WORK REQUIRED:
Please output the entries below exactly as they are.

[Stored data]
************
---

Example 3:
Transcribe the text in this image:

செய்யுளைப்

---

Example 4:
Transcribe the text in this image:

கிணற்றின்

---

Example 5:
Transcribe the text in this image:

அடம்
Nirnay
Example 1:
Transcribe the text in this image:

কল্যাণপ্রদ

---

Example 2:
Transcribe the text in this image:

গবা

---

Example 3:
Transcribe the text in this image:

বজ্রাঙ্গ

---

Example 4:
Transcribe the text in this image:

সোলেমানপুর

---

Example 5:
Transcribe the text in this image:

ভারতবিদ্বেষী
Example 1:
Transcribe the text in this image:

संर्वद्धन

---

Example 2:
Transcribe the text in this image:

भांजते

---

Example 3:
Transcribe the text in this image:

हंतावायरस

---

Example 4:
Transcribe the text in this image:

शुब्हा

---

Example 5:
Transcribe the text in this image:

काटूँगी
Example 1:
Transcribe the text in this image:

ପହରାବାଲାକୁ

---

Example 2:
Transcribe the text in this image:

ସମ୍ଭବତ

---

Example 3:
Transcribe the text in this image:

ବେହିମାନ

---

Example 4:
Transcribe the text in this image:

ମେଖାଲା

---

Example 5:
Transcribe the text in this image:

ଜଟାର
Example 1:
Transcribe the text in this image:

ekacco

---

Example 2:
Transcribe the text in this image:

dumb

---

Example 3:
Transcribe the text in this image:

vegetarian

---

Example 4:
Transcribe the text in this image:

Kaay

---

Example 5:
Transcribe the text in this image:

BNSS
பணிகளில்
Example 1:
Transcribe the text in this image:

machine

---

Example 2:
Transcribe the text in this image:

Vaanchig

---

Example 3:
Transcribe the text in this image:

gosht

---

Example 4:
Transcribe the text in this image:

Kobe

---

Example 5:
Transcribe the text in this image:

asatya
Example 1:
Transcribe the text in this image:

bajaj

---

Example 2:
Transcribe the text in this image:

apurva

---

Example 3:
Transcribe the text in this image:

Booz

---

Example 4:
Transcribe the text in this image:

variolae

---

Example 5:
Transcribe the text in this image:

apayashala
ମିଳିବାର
************
REPLY:
---

Example 3:
Transcribe the text in this image:

செய்யுளைப்

---

Example 4:
Transcribe the text in this image:

கிணற்றின்

---

Example 5:
Transcribe the text in this image:

அடம்
Nirnay
Example 1:
Transcribe the text in this image:

কল্যাণপ্রদ

---

Example 2:
Transcribe the text in this image:

গবা

---

Example 3:
Transcribe the text in this image:

বজ্রাঙ্গ

---

Example 4:
Transcribe the text in this image:

সোলেমানপুর

---

Example 5:
Transcribe the text in this image:

ভারতবিদ্বেষী
Example 1:
Transcribe the text in this image:

संर्वद्धन

---

Example 2:
Transcribe the text in this image:

भांजते

---

Example 3:
Transcribe the text in this image:

हंतावायरस

---

Example 4:
Transcribe the text in this image:

शुब्हा

---

Example 5:
Transcribe the text in this image:

काटूँगी
Example 1:
Transcribe the text in this image:

ପହରାବାଲାକୁ

---

Example 2:
Transcribe the text in this image:

ସମ୍ଭବତ

---

Example 3:
Transcribe the text in this image:

ବେହିମାନ

---

Example 4:
Transcribe the text in this image:

ମେଖାଲା

---

Example 5:
Transcribe the text in this image:

ଜଟାର
Example 1:
Transcribe the text in this image:

ekacco

---

Example 2:
Transcribe the text in this image:

dumb

---

Example 3:
Transcribe the text in this image:

vegetarian

---

Example 4:
Transcribe the text in this image:

Kaay

---

Example 5:
Transcribe the text in this image:

BNSS
பணிகளில்
Example 1:
Transcribe the text in this image:

machine

---

Example 2:
Transcribe the text in this image:

Vaanchig

---

Example 3:
Transcribe the text in this image:

gosht

---

Example 4:
Transcribe the text in this image:

Kobe

---

Example 5:
Transcribe the text in this image:

asatya
Example 1:
Transcribe the text in this image:

bajaj

---

Example 2:
Transcribe the text in this image:

apurva

---

Example 3:
Transcribe the text in this image:

Booz

---

Example 4:
Transcribe the text in this image:

variolae

---

Example 5:
Transcribe the text in this image:

apayashala
ମିଳିବାର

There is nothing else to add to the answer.